* _WHAT IS NEEDED_:
Copy the text from every one of the records below line for line, without changing anything, and leave the pictures out of your answer.

* _THE RECORDS_:
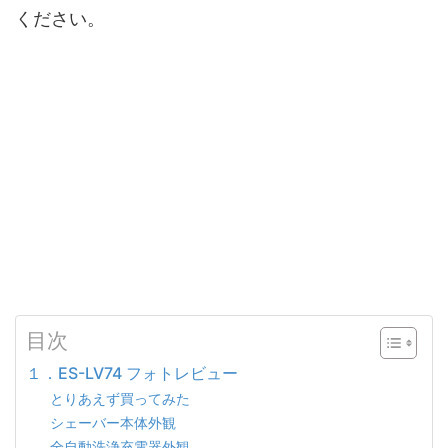
ください。
目次
１．ES-LV74 フォトレビュー
とりあえず買ってみた
シェーバー本体外観
全自動洗浄充電器外観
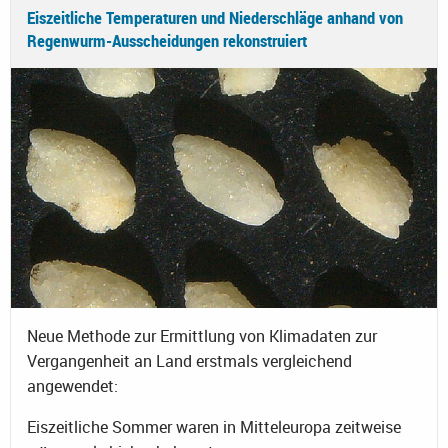
Eiszeitliche Temperaturen und Niederschläge anhand von
Regenwurm-Ausscheidungen rekonstruiert
Neue Methode zur Ermittlung von Klimadaten zur
Vergangenheit an Land erstmals vergleichend
angewendet:
Eiszeitliche Sommer waren in Mitteleuropa zeitweise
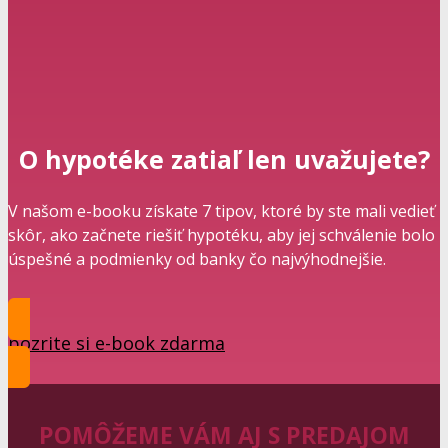
O hypotéke zatiaľ len uvažujete?
V našom e-booku získate 7 tipov, ktoré by ste mali vedieť
skôr, ako začnete riešiť hypotéku, aby jej schválenie bolo
úspešné a podmienky od banky čo najvýhodnejšie.
pozrite si e-book zdarma
POMÔŽEME VÁM AJ S PREDAJOM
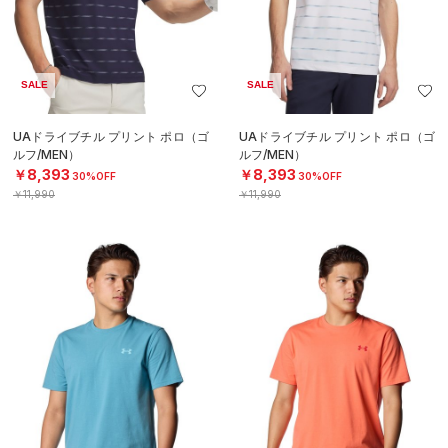
SALE
SALE
UAドライブチル プリント ポロ（ゴ
UAドライブチル プリント ポロ（ゴ
ルフ/MEN）
ルフ/MEN）
￥8,393
￥8,393
30%OFF
30%OFF
￥11,990
￥11,990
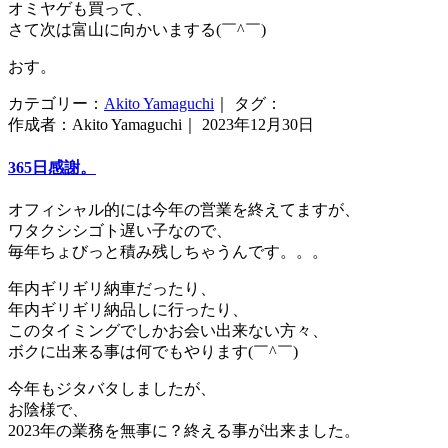
オミヤゲも買って、
さて次は富山に向かいまする(￣^￣)ゞ
おす。
カテゴリー：
Akito Yamaguchi
｜ タグ：
作成者：Akito Yamaguchi｜ 2023年12月30日
365日感謝。
オフィシャル的には今年の営業を終えてますが、
ワタクシシゴト遅い子なので、
毎年ちょびっと積み残しちゃうんです。。。
年内ギリギリ納車だったり、
年内ギリギリ納品しに行ったり、
このタイミングでしかお会い出来ない方々、
ボクに出来る事は何でもやります(￣^￣)ゞ
今年もジタバタしましたが、
お陰様で、
2023年の業務を無事に？終える事が出来ました。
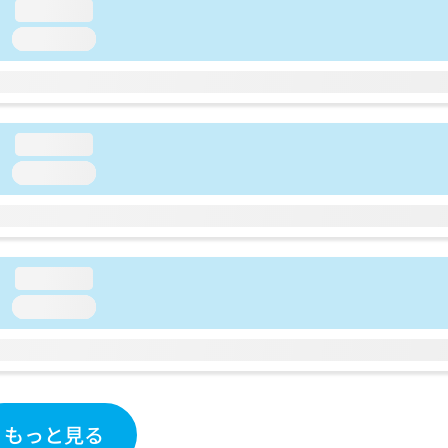
loading...
loading...
loading...
loading...
loading...
loading...
もっと見る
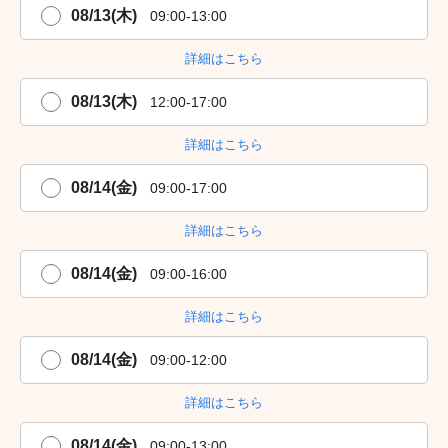
08/13(木)
09:00-13:00
詳細はこちら
08/13(木)
12:00-17:00
詳細はこちら
08/14(金)
09:00-17:00
詳細はこちら
08/14(金)
09:00-16:00
詳細はこちら
08/14(金)
09:00-12:00
詳細はこちら
08/14(金)
09:00-13:00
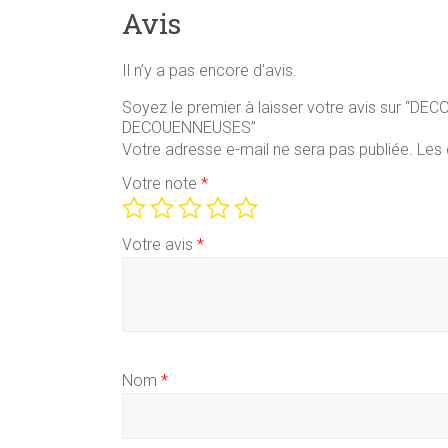
Avis
Il n’y a pas encore d’avis.
Soyez le premier à laisser votre avis sur
DECOUENNEUSES”
Votre adresse e-mail ne sera pas publiée.
Les 
Votre note
*
Votre avis
*
Nom
*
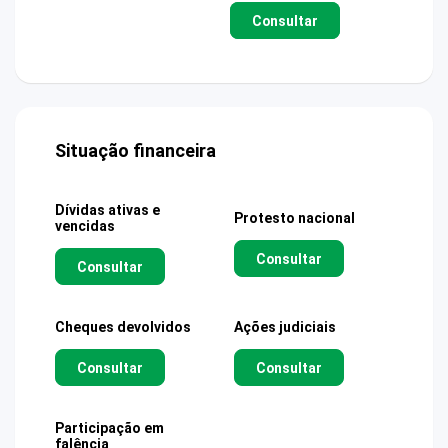
Consultar
Situação financeira
Dívidas ativas e
Protesto nacional
vencidas
Consultar
Consultar
Cheques devolvidos
Ações judiciais
Consultar
Consultar
Participação em
falência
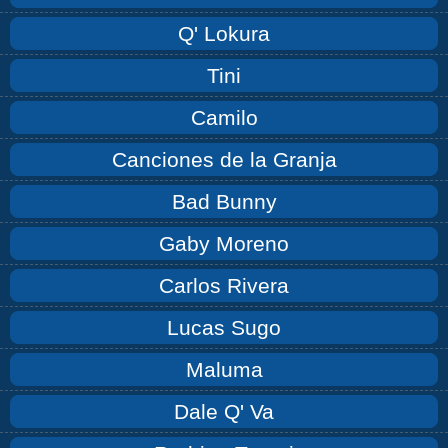
Q' Lokura
Tini
Camilo
Canciones de la Granja
Bad Bunny
Gaby Moreno
Carlos Rivera
Lucas Sugo
Maluma
Dale Q' Va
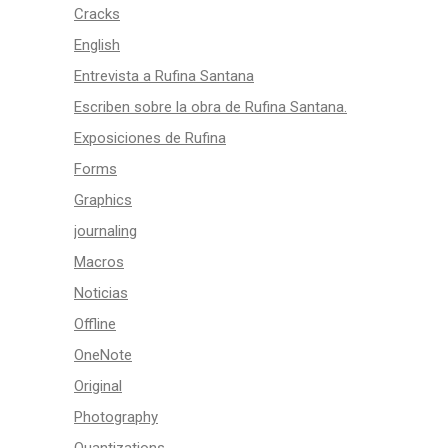
Cracks
English
Entrevista a Rufina Santana
Escriben sobre la obra de Rufina Santana.
Exposiciones de Rufina
Forms
Graphics
journaling
Macros
Noticias
Offline
OneNote
Original
Photography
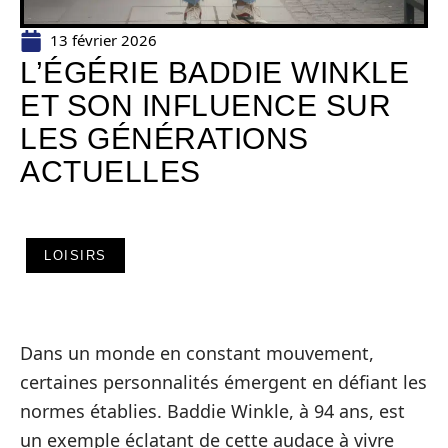
13 février 2026
L’ÉGÉRIE BADDIE WINKLE
ET SON INFLUENCE SUR
LES GÉNÉRATIONS
ACTUELLES
LOISIRS
Dans un monde en constant mouvement,
certaines personnalités émergent en défiant les
normes établies. Baddie Winkle, à 94 ans, est
un exemple éclatant de cette audace à vivre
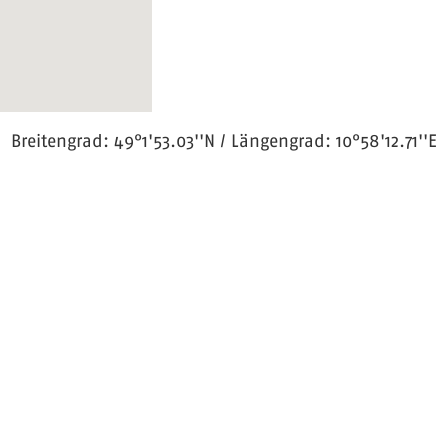
Breitengrad: 49°1'53.03''N / Längengrad: 10°58'12.71''E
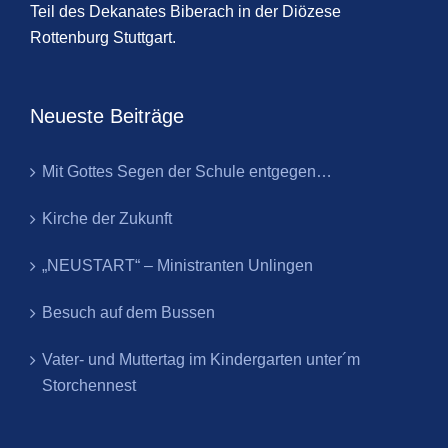
Teil des Dekanates Biberach in der Diözese
Rottenburg Stuttgart.
Neueste Beiträge
Mit Gottes Segen der Schule entgegen…
Kirche der Zukunft
„NEUSTART“ – Ministranten Unlingen
Besuch auf dem Bussen
Vater- und Muttertag im Kindergarten unter´m
Storchennest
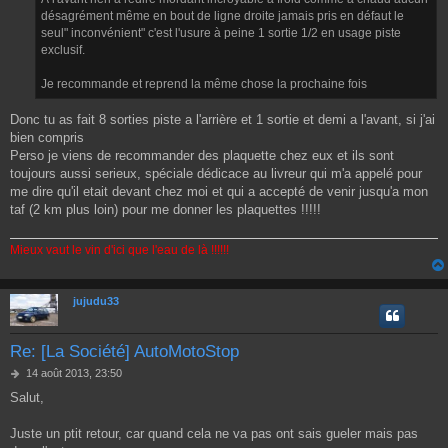
désagrément même en bout de ligne droite jamais pris en défaut le
seul" inconvénient" c'est l'usure à peine 1 sortie 1/2 en usage piste
exclusif.
Je recommande et reprend la même chose la prochaine fois
Donc tu as fait 8 sorties piste a l'arrière et 1 sortie et demi a l'avant, si j'ai
bien compris
Perso je viens de recommander des plaquette chez eux et ils sont
toujours aussi serieux, spéciale dédicace au livreur qui m'a appelé pour
me dire qu'il etait devant chez moi et qui a accepté de venir jusqu'a mon
taf (2 km plus loin) pour me donner les plaquettes !!!!!
Mieux vaut le vin d'ici que l'eau de là !!!!!!
jujudu33
Re: [La Société] AutoMotoStop
M
14 août 2013, 23:50
e
Salut,
s
s
a
Juste un ptit retour, car quand cela ne va pas ont sais gueler mais pas
g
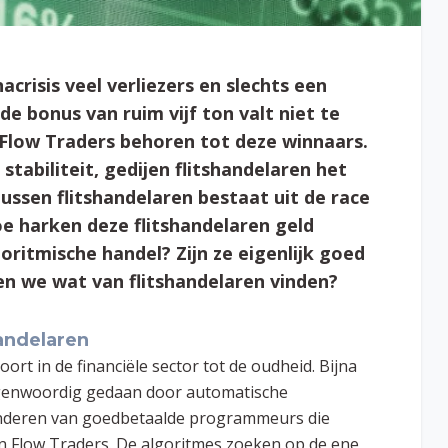
crisis veel verliezers en slechts een
e bonus van ruim vijf ton valt niet te
Flow Traders behoren tot deze winnaars.
stabiliteit, gedijen flitshandelaren het
 tussen flitshandelaren bestaat uit de race
oe harken deze flitshandelaren geld
ritmische handel? Zijn ze eigenlijk goed
n we wat van flitshandelaren vinden?
handelaren
rt in de financiële sector tot de oudheid. Bijna
tegenwoordig gedaan door automatische
kinderen van goedbetaalde programmeurs die
en Flow Traders. De algoritmes zoeken op de ene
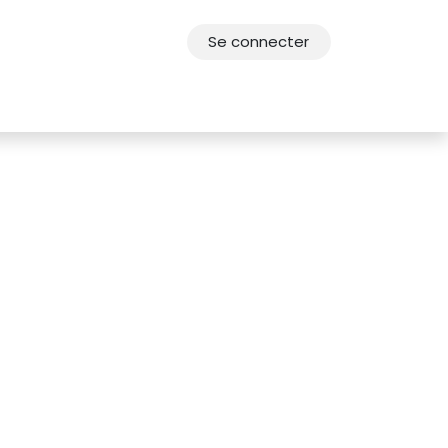
Se connecter
res
Offres d'emploi
F.A.Q.
Agenda 2030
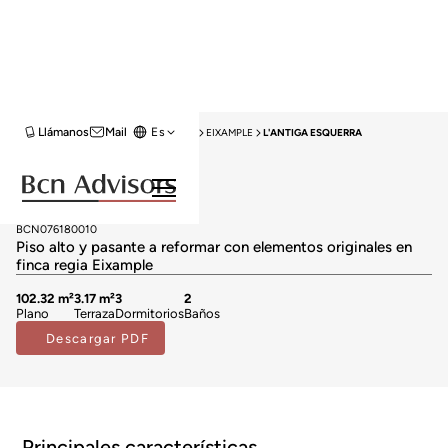
Llámanos
Mail
Es
HOME
VENTA PISOS
BARCELONA
EIXAMPLE
L'ANTIGA ESQUERRA
Vendido
Pisos en venta en L'Antiga Esquerra
599.000 €
BCN076180010
Piso alto y pasante a reformar con elementos originales en
finca regia Eixample
102.32 m²
3.17 m²
3
2
Plano
Terraza
Dormitorios
Baños
Descargar PDF
Principales características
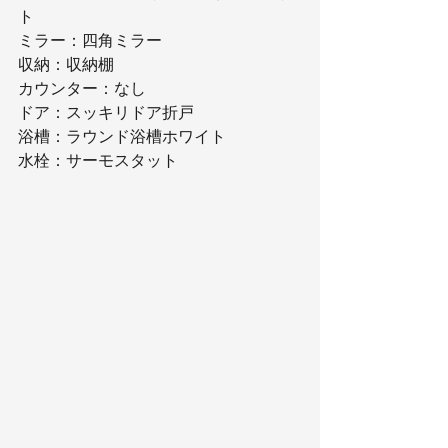
ト
ミラー：四角ミラー
収納：収納棚
カウンター：なし
ドア：スッキリドア折戸
浴槽：ラウンド浴槽ホワイト
水栓：サーモスタット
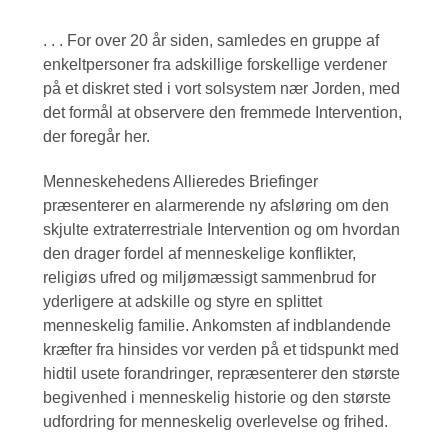
. . . For over 20 år siden, samledes en gruppe af
enkeltpersoner fra adskillige forskellige verdener
på et diskret sted i vort solsystem nær Jorden, med
det formål at observere den fremmede Intervention,
der foregår her.
Menneskehedens Allieredes Briefinger
præsenterer en alarmerende ny afsløring om den
skjulte extraterrestriale Intervention og om hvordan
den drager fordel af menneskelige konflikter,
religiøs ufred og miljømæssigt sammenbrud for
yderligere at adskille og styre en splittet
menneskelig familie. Ankomsten af indblandende
kræfter fra hinsides vor verden på et tidspunkt med
hidtil usete forandringer, repræsenterer den største
begivenhed i menneskelig historie og den største
udfordring for menneskelig overlevelse og frihed.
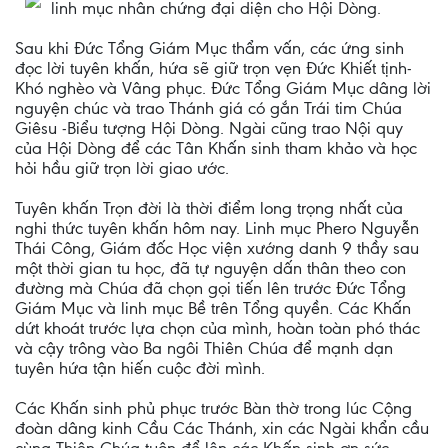
linh mục nhân chứng đại diện cho Hội Dòng.
Sau khi Đức Tổng Giám Mục thẩm vấn, các ứng sinh
đọc lời tuyên khấn, hứa sẽ giữ trọn vẹn Đức Khiết tịnh-
Khó nghèo và Vâng phục. Đức Tổng Giám Mục dâng lời
nguyện chúc và trao Thánh giá có gắn Trái tim Chúa
Giêsu -Biểu tượng Hội Dòng. Ngài cũng trao Nội quy
của Hội Dòng để các Tân Khấn sinh tham khảo và học
hỏi hầu giữ trọn lời giao ước.
Tuyên khấn Trọn đời là thời điểm long trọng nhất của
nghi thức tuyên khấn hôm nay. Linh mục Phero Nguyễn
Thái Công, Giám đốc Học viện xướng danh 9 thầy sau
một thời gian tu học, đã tự nguyện dấn thân theo con
đường mà Chúa đã chọn gọi tiến lên trước Đức Tổng
Giám Mục và linh mục Bề trên Tổng quyền. Các Khấn
dứt khoát trước lựa chọn của mình, hoàn toàn phó thác
và cậy trông vào Ba ngôi Thiên Chúa để mạnh dạn
tuyên hứa tận hiến cuộc đời mình.
Các Khấn sinh phủ phục trước Bàn thờ trong lúc Cộng
đoàn dâng kinh Cầu Các Thánh, xin các Ngài khẩn cầu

* _ANSWER BOX_:
ください。
目次
１．ES-LV74 フォトレビュー
とりあえず買ってみた
シェーバー本体外観
全自動洗浄充電器外観
Eiszeitliche Temperaturen und Niederschläge anhand von
Regenwurm-Ausscheidungen rekonstruiert
Neue Methode zur Ermittlung von Klimadaten zur
Vergangenheit an Land erstmals vergleichend
angewendet:
Eiszeitliche Sommer waren in Mitteleuropa zeitweise
O hypotéke zatiaľ len uvažujete?
V našom e-booku získate 7 tipov, ktoré by ste mali vedieť
skôr, ako začnete riešiť hypotéku, aby jej schválenie bolo
úspešné a podmienky od banky čo najvýhodnejšie.
pozrite si e-book zdarma
POMÔŽEME VÁM AJ S PREDAJOM
SALE
SALE
UAドライブチル プリント ポロ（ゴ
UAドライブチル プリント ポロ（ゴ
ルフ/MEN）
ルフ/MEN）
￥8,393
￥8,393
30%OFF
30%OFF
￥11,990
￥11,990
オミヤゲも買って、
さて次は富山に向かいまする(￣^￣)ゞ
おす。
カテゴリー：
Akito Yamaguchi
｜ タグ：
作成者：Akito Yamaguchi｜ 2023年12月30日
365日感謝。
オフィシャル的には今年の営業を終えてますが、
ワタクシシゴト遅い子なので、
毎年ちょびっと積み残しちゃうんです。。。
年内ギリギリ納車だったり、
年内ギリギリ納品しに行ったり、
このタイミングでしかお会い出来ない方々、
ボクに出来る事は何でもやります(￣^￣)ゞ
今年もジタバタしましたが、
お陰様で、
2023年の業務を無事に？終える事が出来ました。
loading...
loading...
loading...
loading...
loading...
loading...
もっと見る
08/13(木)
09:00-13:00
詳細はこちら
08/13(木)
12:00-17:00
詳細はこちら
08/14(金)
09:00-17:00
詳細はこちら
08/14(金)
09:00-16:00
詳細はこちら
08/14(金)
09:00-12:00
詳細はこちら
08/14(金)
09:00-13:00
Avis
Il n’y a pas encore d’avis.
Soyez le premier à laisser votre avis sur
DECOUENNEUSES”
Votre adresse e-mail ne sera pas publiée.
Les 
Votre note
*
Votre avis
*
Nom
*
Consultar
Situação financeira
Dívidas ativas e
Protesto nacional
vencidas
Consultar
Consultar
Cheques devolvidos
Ações judiciais
Consultar
Consultar
Participação em
falência
Q' Lokura
Tini
Camilo
Canciones de la Granja
Bad Bunny
Gaby Moreno
Carlos Rivera
Lucas Sugo
Maluma
Dale Q' Va
Cracks
English
Entrevista a Rufina Santana
Escriben sobre la obra de Rufina Santana.
Exposiciones de Rufina
Forms
Graphics
journaling
Macros
Noticias
Offline
OneNote
Original
Photography
13 février 2026
L’ÉGÉRIE BADDIE WINKLE
ET SON INFLUENCE SUR
LES GÉNÉRATIONS
ACTUELLES
LOISIRS
Dans un monde en constant mouvement,
certaines personnalités émergent en défiant les
normes établies. Baddie Winkle, à 94 ans, est
un exemple éclatant de cette audace à vivre
Breitengrad: 49°1'53.03''N / Längengrad: 10°58'12.71''E
Teil des Dekanates Biberach in der Diözese
Rottenburg Stuttgart.
Neueste Beiträge
Mit Gottes Segen der Schule entgegen…
Kirche der Zukunft
„NEUSTART“ – Ministranten Unlingen
Besuch auf dem Bussen
Vater- und Muttertag im Kindergarten unter´m
Storchennest
désagrément même en bout de ligne droite jamais pris en défaut le
seul" inconvénient" c'est l'usure à peine 1 sortie 1/2 en usage piste
exclusif.
Je recommande et reprend la même chose la prochaine fois
Donc tu as fait 8 sorties piste a l'arrière et 1 sortie et demi a l'avant, si j'ai
bien compris
Perso je viens de recommander des plaquette chez eux et ils sont
toujours aussi serieux, spéciale dédicace au livreur qui m'a appelé pour
me dire qu'il etait devant chez moi et qui a accepté de venir jusqu'a mon
taf (2 km plus loin) pour me donner les plaquettes !!!!!
Mieux vaut le vin d'ici que l'eau de là !!!!!!
jujudu33
Re: [La Société] AutoMotoStop
M
14 août 2013, 23:50
e
Salut,
s
s
a
Juste un ptit retour, car quand cela ne va pas ont sais gueler mais pas
g
crisis veel verliezers en slechts een
e bonus van ruim vijf ton valt niet te
Flow Traders behoren tot deze winnaars.
stabiliteit, gedijen flitshandelaren het
 tussen flitshandelaren bestaat uit de race
oe harken deze flitshandelaren geld
ritmische handel? Zijn ze eigenlijk goed
n we wat van flitshandelaren vinden?
handelaren
rt in de financiële sector tot de oudheid. Bijna
tegenwoordig gedaan door automatische
kinderen van goedbetaalde programmeurs die
en Flow Traders. De algoritmes zoeken op de ene
Se connecter
res
Offres d'emploi
F.A.Q.
Agenda 2030
Llámanos
Mail
Es
HOME
VENTA PISOS
BARCELONA
EIXAMPLE
L'ANTIGA ESQUERRA
Vendido
Pisos en venta en L'Antiga Esquerra
599.000 €
BCN076180010
Piso alto y pasante a reformar con elementos originales en
finca regia Eixample
102.32 m²
3.17 m²
3
2
Plano
Terraza
Dormitorios
Baños
Descargar PDF
Principales características
ト
ミラー：四角ミラー
収納：収納棚
カウンター：なし
ドア：スッキリドア折戸
浴槽：ラウンド浴槽ホワイト
水栓：サーモスタット
. . . For over 20 år siden, samledes en gruppe af
enkeltpersoner fra adskillige forskellige verdener
på et diskret sted i vort solsystem nær Jorden, med
det formål at observere den fremmede Intervention,
der foregår her.
Menneskehedens Allieredes Briefinger
præsenterer en alarmerende ny afsløring om den
skjulte extraterrestriale Intervention og om hvordan
den drager fordel af menneskelige konflikter,
religiøs ufred og miljømæssigt sammenbrud for
yderligere at adskille og styre en splittet
menneskelig familie. Ankomsten af indblandende
kræfter fra hinsides vor verden på et tidspunkt med
hidtil usete forandringer, repræsenterer den største
begivenhed i menneskelig historie og den største
udfordring for menneskelig overlevelse og frihed.
linh mục nhân chứng đại diện cho Hội Dòng.
Sau khi Đức Tổng Giám Mục thẩm vấn, các ứng sinh
đọc lời tuyên khấn, hứa sẽ giữ trọn vẹn Đức Khiết tịnh-
Khó nghèo và Vâng phục. Đức Tổng Giám Mục dâng lời
nguyện chúc và trao Thánh giá có gắn Trái tim Chúa
Giêsu -Biểu tượng Hội Dòng. Ngài cũng trao Nội quy
của Hội Dòng để các Tân Khấn sinh tham khảo và học
hỏi hầu giữ trọn lời giao ước.
Tuyên khấn Trọn đời là thời điểm long trọng nhất của
nghi thức tuyên khấn hôm nay. Linh mục Phero Nguyễn
Thái Công, Giám đốc Học viện xướng danh 9 thầy sau
một thời gian tu học, đã tự nguyện dấn thân theo con
đường mà Chúa đã chọn gọi tiến lên trước Đức Tổng
Giám Mục và linh mục Bề trên Tổng quyền. Các Khấn
dứt khoát trước lựa chọn của mình, hoàn toàn phó thác
và cậy trông vào Ba ngôi Thiên Chúa để mạnh dạn
tuyên hứa tận hiến cuộc đời mình.
Các Khấn sinh phủ phục trước Bàn thờ trong lúc Cộng
đoàn dâng kinh Cầu Các Thánh, xin các Ngài khẩn cầu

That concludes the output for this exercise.